AFRL’s High Thrust Rocket Research facility at Edwards AFB, California, is one of only four stands in the United States capable of managing 10 million pounds of thrust.

WASHINGTON: The traditional image of a rocket launch involves looming gantries, big concrete pads, sprawling bases and it’s all fixed in place. Which can make places like Vandenberg Air Force Base very tempting targets in wartime.

To complicate that otherwise simple calculus, the Air Force Research Laboratory is teaming with California startup ABL Space Systems to investigate launching satellites from remote and inhospitable areas, as well as rapid manufacturing techniques that could see rockets delivered almost on-demand.

The Cooperative Research and Development Agreement (CRADA) with ABL for testing of its truck-launched RF-1 rocket addresses concerns that an adversary would target the handful of fixed launching sites in the US. It also bears relevance to Air Force, and presumably now Space Force, interests in injecting resiliency and into the vulnerable national security space architecture.

“Greater flexibility of development and launch capabilities provide significant military advantages to the Air Force mission,” AFRL said in a statement.

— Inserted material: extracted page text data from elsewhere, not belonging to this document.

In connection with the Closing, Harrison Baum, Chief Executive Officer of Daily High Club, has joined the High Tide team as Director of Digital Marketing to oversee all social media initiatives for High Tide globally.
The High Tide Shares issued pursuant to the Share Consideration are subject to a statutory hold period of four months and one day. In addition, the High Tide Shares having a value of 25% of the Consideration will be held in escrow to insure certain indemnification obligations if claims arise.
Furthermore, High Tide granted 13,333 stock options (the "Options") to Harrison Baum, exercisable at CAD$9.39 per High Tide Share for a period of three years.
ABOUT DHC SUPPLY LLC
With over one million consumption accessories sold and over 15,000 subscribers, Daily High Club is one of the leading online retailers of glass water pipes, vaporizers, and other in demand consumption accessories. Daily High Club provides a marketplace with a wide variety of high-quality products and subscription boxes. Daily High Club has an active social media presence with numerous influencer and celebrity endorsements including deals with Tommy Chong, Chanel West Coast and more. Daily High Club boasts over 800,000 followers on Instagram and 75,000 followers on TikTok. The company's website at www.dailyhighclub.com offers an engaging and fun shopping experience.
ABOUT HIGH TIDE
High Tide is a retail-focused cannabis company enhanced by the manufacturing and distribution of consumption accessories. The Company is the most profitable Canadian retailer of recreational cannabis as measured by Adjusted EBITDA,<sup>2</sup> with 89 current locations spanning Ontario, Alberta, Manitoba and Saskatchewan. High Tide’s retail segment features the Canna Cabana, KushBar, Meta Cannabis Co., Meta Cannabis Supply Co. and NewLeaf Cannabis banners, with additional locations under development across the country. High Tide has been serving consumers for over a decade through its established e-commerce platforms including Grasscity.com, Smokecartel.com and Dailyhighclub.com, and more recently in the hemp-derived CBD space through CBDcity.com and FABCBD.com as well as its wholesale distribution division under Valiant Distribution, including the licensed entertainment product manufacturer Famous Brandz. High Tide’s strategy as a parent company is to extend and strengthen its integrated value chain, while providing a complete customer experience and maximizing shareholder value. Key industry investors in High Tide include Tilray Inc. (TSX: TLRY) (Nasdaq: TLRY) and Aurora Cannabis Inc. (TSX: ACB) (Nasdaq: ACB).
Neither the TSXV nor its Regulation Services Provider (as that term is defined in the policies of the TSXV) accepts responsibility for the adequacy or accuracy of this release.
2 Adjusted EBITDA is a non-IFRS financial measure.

If the CRADA agreement proves beneficial, “ABL could be a provider of a new capability” to the Air Force and/or Space Force, Nils Sedano, technical advisor of the liquid engines branch at AFRL’s Rocket Propulsion Division at Edwards AFB, told Breaking D in an email.

The Air Force “is obtaining technical test data of their propulsion and vehicle developments and being able to use it to further investigate the implementation of Additive Manufacturing upon Rocket Propulsion systems,” he explained.

Data gathered by AFRL will, he said, further expand “on Rapid Launch and Austere Launch operations to better quantify the technical challenges, identify technology areas for the Lab to address, and develop smarter requirements for future acquisitions.”

AFRL has a long history of experimenting with both small satellite payloads and launch-related technologies. Indeed, Sedano noted that AFRL has a number of CRADA agreements related to providing assured access to space. Once upon a time, more than a decade ago, there was an effort known as Operationally Responsive Space, of which this is a clear descendant.

The three-year CRADA agreement was signed in July, but only announced earlier this month because ABL wanted to ensure that testing was moving smoothly, Sedano said. ABL since November has been using AFRL’s facilities to test engine components — such as turbopumps — thrust chambers and vehicle stages. AFRL,  in turn, “providing expertise (e.g. component design, testing operations), and doing additional simulation and experimentation (think laboratory analysis of propellant, etc.) as well as system level analysis of the overall launch architecture,” he said.

AFRL also has the option to extend the CRADA beyond the initial three-year period.

ABL was founded by CFO Dan Piemont and a number of former SpaceX engineers in 2017 to develop low-cost launch vehicles for the small satellite industry. The primary aim of the company is the commercial launch market.

The company advertises a launch price tag for payloads three-times lower than current costs for payload below 2,000 kilograms. ABL promises a price of $10,000 per kg for launch to a 200 kilometer orbit; $13,714 per kg to a sun-synchronous Low Earth Orbit (LEO, below 2,000 kilometers). Sun-synchronous orbits put a satellite in constant sunlight, which allows the solar panels to work continuously, and also pass over a given spot on Earth at the same time every day so are optimized for Earth imaging, intelligence and weather satellites.

In July, ABL received an undisclosed investment from Lockheed Martin Ventures, the mega-defense contractor’s in-house venture capital unit. “It is clear that space has become a contested environment,”  Rick Ambrose, executive vice president of Lockheed Martin Space, said in a press release at the time. “We recognize the growing importance of on-demand and flexible launch options as part of a suite of solutions necessary to counter this and other growing challenges.”

ABL’s internal timeline for RS-1 development would see the vehicle integration of the RS-1 this quarter, with a test launch in the third quarter of this year and the first commercial launch sometime after the end of the year. The company did not return a request for comment by press time about whether the planning goals are being met, or whether the company hopes the Air Force — or the Space Force — will partner in actual launch. To be clear, AFRL is a testing laboratory, so any launch contract would need to come from elsewhere.